Business Vancouver article on UBC-affiliated startup Precision Nanosystems.
There’s no question nanomedicine falls within the realm of life sciences.
But producing this type of specialized medication is still more art than science, according to Precision NanoSystems, Inc. (PNI) CEO James Taylor.
“You usually need a very skilled operator, you don’t have much flexibility in what you can make, it’s hard to reproduce these drugs and it’s hard to scale them from small scale to large scale,” he said.
The University of B.C. spinoff company, however, has developed a printer-sized device that allows researchers to control exactly how the nanomedicine is developed through microfluidics.
Think of it like tiny pipes that need equally tiny tools if the plumbing in a building is to be fixed. A regular-sized wrench just won’t cut it in terms of precision.
But PNI’s benchtop unit can control the development of nanomedicine to approximately the nanometre. Its microfluidic channels are on the order of about 100 microns, which is why Taylor believes his company’s product has fixed a lot of the problems other companies face when developing these kinds of medications.
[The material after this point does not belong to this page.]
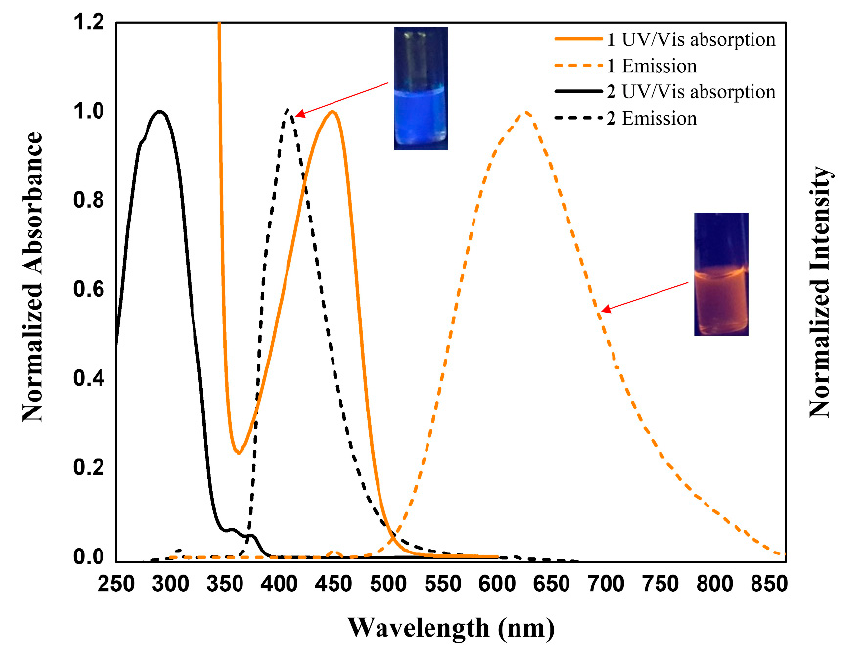
Figure 9. UV/Vis absorption and fluorescence spectra of 1 and 2 recorded in CH 3 CN.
Nanomedicine uses nanotech — extremely tiny technology — to deliver drugs directly to the disease.
“So if you have cancer and you’re taking a very potent cancer drug, you want that to go directly to the tumour to have its effect and not everywhere else,” Taylor said.
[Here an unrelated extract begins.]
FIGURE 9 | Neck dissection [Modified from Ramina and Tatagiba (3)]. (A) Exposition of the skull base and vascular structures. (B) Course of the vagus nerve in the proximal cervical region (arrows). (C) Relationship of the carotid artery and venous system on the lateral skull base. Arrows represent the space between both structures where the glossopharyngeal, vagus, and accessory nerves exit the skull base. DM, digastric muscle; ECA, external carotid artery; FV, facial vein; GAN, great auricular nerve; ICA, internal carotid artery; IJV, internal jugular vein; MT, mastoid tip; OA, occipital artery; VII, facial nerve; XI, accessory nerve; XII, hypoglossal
And investors, drawn to the possibility of controlling the development of such medication, have been forking over big dollars.
In September, PNI announced it raised $13.4 million from investors including 5AM Ventures and Telegraph Hill Partners.
The company has sold 60 of its NanoAssemblr devices to date — most of them outside the Canadian market — and Taylor said the plan is to use the investor money to ramp up product development and manufacturing — most of which is done in Canada.
Even before September’s big funding announcement, the Genome B.C. research organization had identified the nanomedicine work being done at UBC as commercially viable.
Gabe Kalmar, Genome B.C.’s vice-president of commercialization and entrepreneurship, said sinking $600,000 into early stage research made sense when it was so obvious the breakthroughs being made were filling a niche in the life sciences sector.
“There’s absolutely more of a need to do this,” he said, adding there are still many holes when funding this research in B.C. compared with venture capital-rich San Francisco or Boston.
“There’s also a large amount of untapped (British Columbian) technical wizardry that does have potential.”